When Flynn’s only response was a know-it-all eyebrow lift, Hunter shifted uncomfortably in his seat. “Cross, you’re overdrawn at the memory bank.”
“Whatever gets you through the night,” his so-called friend said. “All I know is you never once looked at the bride the way you’re looking at the maid of honor right this minute. So you had your reasons for marrying Jenna, but that was then and this is now. The Crandall deal? Think of it as killing two birds.”
Killing was about right. The thought of spending a moment with Tess, never mind an entire weekend, curdled his blood, and then sent it hurtling in a torrent to his groin. When not thinking of imaginative ways to murder her, he’d be consumed with conjuring up even more imaginative ways to screw her brains out.
Fast, slow, all night long.
But Flynn might be on to something. Killing two birds…

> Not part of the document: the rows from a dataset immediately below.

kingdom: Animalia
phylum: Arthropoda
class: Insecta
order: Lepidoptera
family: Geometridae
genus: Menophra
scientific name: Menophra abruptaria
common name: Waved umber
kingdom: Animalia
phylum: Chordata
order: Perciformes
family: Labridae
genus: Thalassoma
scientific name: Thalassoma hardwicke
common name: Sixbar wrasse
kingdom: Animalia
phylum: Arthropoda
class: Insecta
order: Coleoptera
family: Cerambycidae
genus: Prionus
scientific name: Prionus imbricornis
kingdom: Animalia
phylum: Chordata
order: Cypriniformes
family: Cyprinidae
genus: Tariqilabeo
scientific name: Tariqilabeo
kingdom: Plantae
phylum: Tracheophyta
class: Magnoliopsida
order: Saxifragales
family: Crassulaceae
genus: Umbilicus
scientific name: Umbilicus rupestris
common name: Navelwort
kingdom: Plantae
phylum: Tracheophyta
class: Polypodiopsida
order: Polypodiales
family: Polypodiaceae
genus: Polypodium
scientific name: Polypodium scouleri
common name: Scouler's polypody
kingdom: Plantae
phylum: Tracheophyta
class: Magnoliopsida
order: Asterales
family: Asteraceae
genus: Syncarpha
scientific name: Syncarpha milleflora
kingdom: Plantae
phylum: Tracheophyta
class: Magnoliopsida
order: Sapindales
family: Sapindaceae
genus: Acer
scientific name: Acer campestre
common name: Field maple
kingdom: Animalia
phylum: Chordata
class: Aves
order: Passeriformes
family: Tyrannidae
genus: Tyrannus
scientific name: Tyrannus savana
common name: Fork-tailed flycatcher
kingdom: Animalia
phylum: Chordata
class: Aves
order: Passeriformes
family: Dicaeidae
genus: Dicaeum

Another thought formed in his brain. A shiny, brilliant thought. While he was earning his redemption with the Crandall deal, maybe he could mix in a little payback. Bring Princess Tess to her knees and make her rue the day she interfered in his life.
At the bar, she was leaning over to talk. That move hitched those sexy ruffles and flashed another sliver of gorgeous thigh, bisected by the lacy top of those stockings and…a garter belt. Damn. Pink, silky, like a forecast of the succulent heaven between her legs. He nearly groaned at the thought of those stocking tops molded to her thighs. Would the lace emboss her pale skin, creating a pattern he could smooth away with his tongue? What kind of sounds would she make as he kissed her inner thighs, first stop on the journey to true north?
So payback wouldn’t exactly be a chore. Sure, she was off-limits before, but now the stoplight on his attraction to her had changed to green. Revenge was a dish best served in bed— And Tess McKenzie was about to get a five-course meal.